Вон там, где черный дым, слева от двери висела фотография, где я, совсем маленькая, 2–3-летняя, в красивом пальтишке и шапчонке, иду к папе, а он, такой огромный, сидит на корточках и ждет меня, чтобы оказаться со мной на одном уровне, чтоб я могла ему прямо в глаза заглянуть и обнять. Он тогда привез мне трехколесный велосипед, прямо из магазина, синенький, с махонькими педальками, закрученный почему-то в коричневую промасленную бумагу. Помню запах машинного масла из детства, наверное, от него, от этого велика. Велика на той фотографии нет, он за кадром, совсем еще некрасивый, закутанный и вонючий. А потом, когда его раздели, отмыли и протерли какими-то тряпками, когда он стал блестящий и ярко-синий, это был настоящий восторг! Папа держал руль, согнувшись в три погибели, а я гордо ехала, подняв ноги так, чтобы дурацкие педали не били меня. А потом научилась, освоилась, осмелела и гоняла по нашему круглому дворику, посередине которого на высоком-превысоком черном бронзовом постаменте сидел старенький дяденька-писатель в таком же черном бронзовом, как и он сам, кресле, держал в руках бронзовую книгу и, нахмурившись, думал о чем-то своими бронзовыми мозгами. Про дядьку мне рассказывала мама: он совсем не ел мяса, писал взрослые романы без картинок, иногда про войну, иногда про мир, часто был недоволен тем, что написал, и заставлял жену все переписывать по многу раз, а она, помимо всего прочего, еще рожала ему детей. А потом, когда он окончательно постарел, то разулся и ушел из дому куда глаза глядят, так мне мама рассказывала. И у писателя на голове все время сидели птицы и какали. Я удивлялась со своего велосипеда, зачем так высоко надо для этого забираться. Мне не нравилась закаканная голова писателя. Белое на черном ведь очень заметно. У дяди-писателя даже менялись черты лица из-за голубиной пачкотни – то глаз потечет и вроде как начинает противно подмигивать, то лоб перережет длинная белая линия, и дядя еще больше нахмурится.
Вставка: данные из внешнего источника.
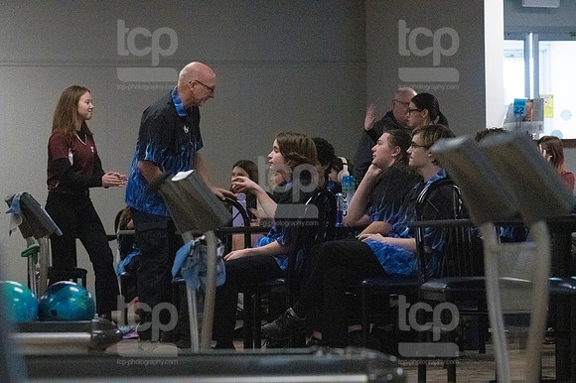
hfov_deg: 13.4
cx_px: 288
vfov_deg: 9.0
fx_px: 2447
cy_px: 192
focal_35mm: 153
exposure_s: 1/1250
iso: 10000
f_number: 4
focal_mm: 102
Дворник не смел лезть шваброй в лицо писателя, боялся, что неправильно поймут, хотя и сам страдал от такого непорядка в самом центре вверенной ему территории. Вокруг дяди каждый год высаживали веселые оранжевые бархатцы, бархотки, как их называла бабушка. Они очень пахли, особенно в жару. Взрослые этого запаха почти не чуяли с высоты своего роста, я же каталась кругами в самом эпицентре запаха, глядя на оранжевое близко-близко.